'21年7月29日、福岡県中間市の私立『双葉保育園』であってはいけない事故が起きた。園児の倉掛冬生ちゃん(当時5歳)が帰りの送迎バスに乗っていなかったことから、母親が同園に連絡した。
「同園は2台の送迎バスがあり、その日は朝と帰りでバスを替えていた。冬生ちゃんは、駐車場にあったバスの中で倒れていた」(地方紙記者)
朝の送迎バスは前園長みずからが運転していて、その日は7人の園児が乗っていたが、
「冬生ちゃんは後部座席で寝ていたため、前園長は気づかなかった。バスから降ろし忘れて、そのまま駐車場に止めていたんです」(同・記者)
車内の温度が50度以上になったバスの中、冬生ちゃんは9時間も放置されることに。発見後すぐに病院に搬送されるも、間もなく死亡が確認された。死因は熱中症によるものだった。
園児への虐待が指摘されて
事故から5か月がたった'21年12月17日、福岡県警は業務上過失致死の疑いで職員4人を福岡地検に書類送検した。送検されたのは当時、バスを運転していた前園長(44)、降車補助の保育士(58)、当時の担任保育士(29)、副主任保育士(53)。4人とも容疑については認めている。
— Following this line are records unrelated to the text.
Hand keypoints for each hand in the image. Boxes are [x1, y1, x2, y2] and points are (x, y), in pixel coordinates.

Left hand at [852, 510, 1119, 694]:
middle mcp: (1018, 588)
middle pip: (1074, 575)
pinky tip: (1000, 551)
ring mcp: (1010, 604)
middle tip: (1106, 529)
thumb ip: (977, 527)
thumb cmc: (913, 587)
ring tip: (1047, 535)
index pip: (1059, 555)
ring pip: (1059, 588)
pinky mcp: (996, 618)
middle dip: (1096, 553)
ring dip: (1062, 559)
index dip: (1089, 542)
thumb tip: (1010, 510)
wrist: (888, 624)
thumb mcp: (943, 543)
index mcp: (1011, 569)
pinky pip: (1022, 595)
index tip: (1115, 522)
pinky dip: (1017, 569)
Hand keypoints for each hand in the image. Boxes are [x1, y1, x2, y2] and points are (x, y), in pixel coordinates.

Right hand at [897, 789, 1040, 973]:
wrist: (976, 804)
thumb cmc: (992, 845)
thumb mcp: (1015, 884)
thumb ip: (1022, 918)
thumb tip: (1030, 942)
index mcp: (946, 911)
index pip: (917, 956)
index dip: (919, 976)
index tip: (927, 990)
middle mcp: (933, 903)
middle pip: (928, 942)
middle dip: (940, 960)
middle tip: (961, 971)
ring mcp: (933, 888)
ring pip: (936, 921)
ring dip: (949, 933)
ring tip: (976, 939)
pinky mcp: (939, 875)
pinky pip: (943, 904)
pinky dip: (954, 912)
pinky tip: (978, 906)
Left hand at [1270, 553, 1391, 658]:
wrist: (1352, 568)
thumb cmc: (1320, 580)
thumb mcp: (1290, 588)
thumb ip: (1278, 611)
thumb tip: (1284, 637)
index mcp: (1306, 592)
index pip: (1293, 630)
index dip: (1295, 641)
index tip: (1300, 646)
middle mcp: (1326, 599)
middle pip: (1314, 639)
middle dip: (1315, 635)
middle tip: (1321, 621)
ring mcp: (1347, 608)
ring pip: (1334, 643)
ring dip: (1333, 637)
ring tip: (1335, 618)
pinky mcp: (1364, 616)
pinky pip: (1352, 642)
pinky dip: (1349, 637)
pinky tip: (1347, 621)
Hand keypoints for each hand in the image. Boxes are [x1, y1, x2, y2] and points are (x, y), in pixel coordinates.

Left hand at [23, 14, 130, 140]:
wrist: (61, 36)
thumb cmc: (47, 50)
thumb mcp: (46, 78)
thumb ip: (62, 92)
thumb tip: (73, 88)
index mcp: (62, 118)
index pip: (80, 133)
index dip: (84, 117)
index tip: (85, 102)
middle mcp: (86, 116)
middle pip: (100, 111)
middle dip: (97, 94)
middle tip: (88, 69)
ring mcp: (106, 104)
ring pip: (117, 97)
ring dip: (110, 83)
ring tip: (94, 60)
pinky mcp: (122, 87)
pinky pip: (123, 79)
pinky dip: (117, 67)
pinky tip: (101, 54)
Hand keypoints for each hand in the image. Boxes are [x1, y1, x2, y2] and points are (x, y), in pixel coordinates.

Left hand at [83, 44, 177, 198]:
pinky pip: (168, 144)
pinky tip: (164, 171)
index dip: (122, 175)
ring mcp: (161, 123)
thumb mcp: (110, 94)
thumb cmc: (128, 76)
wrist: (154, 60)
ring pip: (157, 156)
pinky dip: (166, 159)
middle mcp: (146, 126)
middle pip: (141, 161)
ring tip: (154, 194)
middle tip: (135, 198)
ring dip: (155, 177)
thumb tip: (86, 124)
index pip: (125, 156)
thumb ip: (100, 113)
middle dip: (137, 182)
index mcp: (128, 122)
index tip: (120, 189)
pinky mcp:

その後、福岡県は同園の安全管理体制に複数の問題があったと指摘。同園は県に対して改善案を提出するも、
「“園長が朝の出欠確認をすることが記載されていない”と内容が不十分として再提出を求めました」(福岡県庁の子育て支援課担当者)
園児への虐待を指摘する保護者からの意見もあり、
「再度、特別指導監査を実施して調査を行いました」(同・担当者)
同園は前園長の祖父が40年以上前に設立。叔父が2代目の園長に就任したが、10数年前に他界して、後を継いだのが前園長だ。だがこの事故を機に、前園長はもちろん、理事長兼主任保育士を務めていた前園長の母親も辞任。前園長の姉も保育士として働いていたが、現在は休養中だ。
園児の数は130人から90人に
「こうした悲惨な事故を二度と起こしてはいけない。送迎バスはなくしました」
そう話すのは、9月から同園の新園長で、別の保育園で園長経験のある梅田典子さん(75)。事件後、送迎バスの運行はやめていたが、10月の保護者会で正式に廃止することを発表。同園はもともと送迎バスの利用者が少なかったため、保護者からの反対はほとんどなかったようだ。
だが、事故の影響で園児の数がおよそ130人から90人へと激減したという。
「不安になった保護者の方が子どもさんを転園させたんです。でもそれは仕方のないことでしょう」(新園長、以下同)
前園長らについては、
「尊い園児の命を奪ったわけですから、その責任は取らなければいけない。それがどういう結末になるかは想像がつきませんが……」
私たちの役目は預かった子どもをしっかりと守りながら、導いていくことだ、と新園長。
「大変なことですが、子どもたちのために頑張りたい」
幼くしてこの世を去らなければならなかった冬生ちゃんの無念。決して無駄にしてはいけない─。